SOURCE DOCUMENT:
····················

- Published on
Raft Consensus Complete Guide 2025: Leader Election, Log Replication, Safety, etcd/Consul in Practice
- Authors

- Name
- Youngju Kim
- @fjvbn20031
Introduction: Why Raft?
The Fundamental Problem of Distributed Consensus
Five servers each answer "what is the current balance?". Networks partition, servers crash, some respond slowly, requests reach only some servers. Yet all servers must agree on the same state. This is distributed consensus.
Paxos, and Its Pain
Leslie Lamport published Paxos in 1989. Mathematically perfect, but notoriously hard to understand. Google's Chubby paper famously noted:
"There are significant gaps between the description of the Paxos algorithm and the needs of a real-world system."
Everyone implementing Paxos invented their own variant, none fully verified.
Enter Raft
Stanford's Diego Ongaro and John Ousterhout published Raft in 2014 with one goal:
"Understandability first."
Raft offers the same safety as Paxos but decomposes the problem into three independent sub-problems:
- Leader Election
- Log Replication
- Safety
This decomposition made Raft ubiquitous: etcd (Kubernetes backend), Consul, CockroachDB, TiDB, YugabyteDB, MongoDB (internally), RedPanda, and Kafka KRaft. If you use Kubernetes, you already depend on Raft daily.
1. The Raft Model
Node States
Each node is in exactly one state:
Follower ──timeout──▶ Candidate ──majority──▶ Leader
▲ │ │
└────higher term / leader discovered──────────────┘
- Follower: Passive. Replicates from Leader.
- Candidate: Running an election.
- Leader: Sole write entry point. Appends and replicates.
Normal operation: 1 Leader + N-1 Followers.
Term: Logical Time
A Term is a monotonically increasing integer. Each Term starts with an election, then normal operation. Higher-Term messages force stale Leaders to step down.

····················

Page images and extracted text
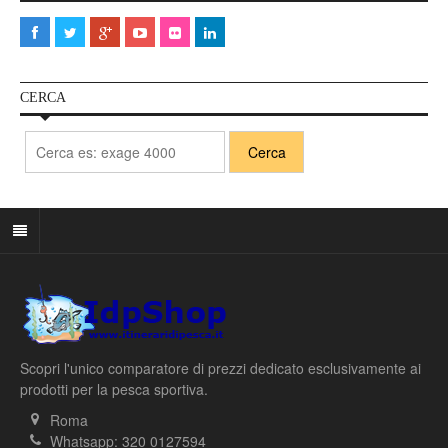
CERCA
Scopri l'unico comparatore di prezzi dedicato esclusivamente ai
prodotti per la pesca sportiva.
Roma
Whatsapp: 320 0127594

····················

INSTRUCTION 1:
Decide whether each statement below agrees with the Raft guide. For (a), (b) and (c), answer yes or no and quote the words of the guide that settle it.
(a) Diego Ongaro and John Ousterhout published Raft in 2014.
(b) During normal operation, a cluster has several Leaders at once.
(c) A Term is an integer that can go down as well as up.
INSTRUCTION 2: Extract from the Raft guide the stretch from "Everyone implementing Paxos" through "on Raft daily.", copying it word for word.
INSTRUCTION 3: Continue the Raft guide above, starting after its final sentence about stale Leaders stepping down.

EXERCISE OUTPUT 1:
(a) Yes: "Stanford's Diego Ongaro and John Ousterhout published Raft in 2014 with one goal:"
(b) No: "Normal operation: 1 Leader + N-1 Followers."
(c) No: "A Term is a monotonically increasing integer."

EXERCISE OUTPUT 2:
Everyone implementing Paxos invented their own variant, none fully verified.
Enter Raft
Stanford's Diego Ongaro and John Ousterhout published Raft in 2014 with one goal:
"Understandability first."
Raft offers the same safety as Paxos but decomposes the problem into three independent sub-problems:
- Leader Election
- Log Replication
- Safety
This decomposition made Raft ubiquitous: etcd (Kubernetes backend), Consul, CockroachDB, TiDB, YugabyteDB, MongoDB (internally), RedPanda, and Kafka KRaft. If you use Kubernetes, you already depend on Raft daily.

EXERCISE OUTPUT 3:
Two RPCs
Raft uses only two RPCs:
- RequestVote: Candidate requests votes.
- AppendEntries: Leader replicates logs + heartbeat.
2. Leader Election
Election Timeout
Each Follower has a random election timeout (typically 150-300ms). On timeout:
- Transition to Candidate.
- Increment
currentTerm. - Vote for self.
- Send RequestVote to all peers.
- Reset election timer.
Vote Granting Rules
A voter grants a vote iff:
- Candidate's
term >= currentTerm. - Has not voted (or voted for same candidate) this Term.
- Candidate's log is at least as up-to-date as voter's.
Up-to-date check: the log with the higher last-entry Term wins; if tied, the longer log wins. This rule enforces Leader Completeness.
Three Outcomes
- Majority vote → become Leader, send heartbeats immediately.
- Discover another Leader (same or higher Term) → revert to Follower.
- Split vote / timeout → increment Term, try again.
Preventing Split Votes
Randomized timeouts in [150ms, 300ms] ensure one Candidate usually times out first. Split votes are mathematically rare and resolve in the next Term.
Pseudocode
class RaftNode:
def start_election(self):
self.state = "candidate"
self.current_term += 1
self.voted_for = self.id
self.votes_received = {self.id}
self.reset_election_timer()
for peer in self.peers:
self.send_request_vote(peer)
def handle_vote_response(self, response):
if response.term > self.current_term:
self.become_follower(response.term)
return
if response.vote_granted:
self.votes_received.add(response.voter_id)
if len(self.votes_received) > len(self.peers) // 2:
self.become_leader()
def become_leader(self):
self.state = "leader"
self.reset_heartbeat_timer()
self.send_heartbeats()
3. Log Replication
Log Entry Structure
index: 1 2 3 4 5 6
term: 1 1 1 2 3 3
cmd: [x=3] [y=1] [x=2] [z=0] [x=9] [y=5]
Replication Flow
- Client request → Leader appends locally (uncommitted).
- Leader sends AppendEntries to all Followers in parallel.
- On majority ack → commit.
- Leader applies to state machine, responds to client.
- Next AppendEntries propagates
commitIndexso Followers apply too.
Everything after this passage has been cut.